[DATA UNDER STUDY — start]

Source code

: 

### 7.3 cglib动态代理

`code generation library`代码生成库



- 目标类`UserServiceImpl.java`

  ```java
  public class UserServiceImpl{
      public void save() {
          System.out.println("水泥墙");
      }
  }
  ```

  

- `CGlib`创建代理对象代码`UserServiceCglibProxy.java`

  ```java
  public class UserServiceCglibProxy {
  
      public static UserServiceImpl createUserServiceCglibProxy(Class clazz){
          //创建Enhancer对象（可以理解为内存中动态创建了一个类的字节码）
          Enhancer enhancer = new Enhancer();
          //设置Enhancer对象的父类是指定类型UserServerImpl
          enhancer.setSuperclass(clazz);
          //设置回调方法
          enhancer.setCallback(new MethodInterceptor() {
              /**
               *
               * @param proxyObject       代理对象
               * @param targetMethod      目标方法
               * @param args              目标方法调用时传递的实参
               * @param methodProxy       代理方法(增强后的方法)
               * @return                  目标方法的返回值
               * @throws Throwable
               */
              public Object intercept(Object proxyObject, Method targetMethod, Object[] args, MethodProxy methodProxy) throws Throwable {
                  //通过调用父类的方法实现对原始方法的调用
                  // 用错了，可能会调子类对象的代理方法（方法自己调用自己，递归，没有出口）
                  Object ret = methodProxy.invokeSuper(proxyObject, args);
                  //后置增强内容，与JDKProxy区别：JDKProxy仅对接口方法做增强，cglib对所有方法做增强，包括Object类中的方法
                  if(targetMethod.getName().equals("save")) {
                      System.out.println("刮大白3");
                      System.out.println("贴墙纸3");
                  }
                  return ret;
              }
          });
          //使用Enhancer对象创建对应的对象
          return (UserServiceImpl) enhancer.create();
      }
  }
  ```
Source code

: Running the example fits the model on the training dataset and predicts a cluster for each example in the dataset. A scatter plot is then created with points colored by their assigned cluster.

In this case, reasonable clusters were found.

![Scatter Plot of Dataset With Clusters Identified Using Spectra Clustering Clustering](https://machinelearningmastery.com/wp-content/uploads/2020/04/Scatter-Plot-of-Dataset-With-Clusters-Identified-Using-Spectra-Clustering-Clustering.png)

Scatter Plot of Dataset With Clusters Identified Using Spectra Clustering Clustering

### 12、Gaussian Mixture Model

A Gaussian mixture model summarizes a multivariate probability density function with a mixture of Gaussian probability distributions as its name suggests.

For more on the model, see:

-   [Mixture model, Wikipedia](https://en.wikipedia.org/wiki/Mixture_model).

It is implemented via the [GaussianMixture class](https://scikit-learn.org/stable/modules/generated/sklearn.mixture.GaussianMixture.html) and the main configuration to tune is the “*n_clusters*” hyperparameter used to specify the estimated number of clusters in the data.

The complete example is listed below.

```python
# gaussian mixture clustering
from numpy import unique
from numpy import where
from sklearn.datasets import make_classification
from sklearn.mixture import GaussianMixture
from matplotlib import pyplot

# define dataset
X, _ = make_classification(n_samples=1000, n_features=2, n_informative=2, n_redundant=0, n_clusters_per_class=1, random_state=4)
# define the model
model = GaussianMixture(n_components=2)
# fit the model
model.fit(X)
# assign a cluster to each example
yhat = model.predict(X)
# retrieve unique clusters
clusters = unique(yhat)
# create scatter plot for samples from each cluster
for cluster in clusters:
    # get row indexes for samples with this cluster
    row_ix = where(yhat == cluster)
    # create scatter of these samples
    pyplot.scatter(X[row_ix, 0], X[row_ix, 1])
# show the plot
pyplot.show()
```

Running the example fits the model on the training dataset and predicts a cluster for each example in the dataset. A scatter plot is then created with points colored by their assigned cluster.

[DATA UNDER STUDY — finish]

- **ASSIGNMENT**: Search the records for the string "Spectra" and report each line that has it.

- **OUTPUT FOR THIS EXERCISE**:
![Scatter Plot of Dataset With Clusters Identified Using Spectra Clustering Clustering](https://machinelearningmastery.com/wp-content/uploads/2020/04/Scatter-Plot-of-Dataset-With-Clusters-Identified-Using-Spectra-Clustering-Clustering.png)
Scatter Plot of Dataset With Clusters Identified Using Spectra Clustering Clustering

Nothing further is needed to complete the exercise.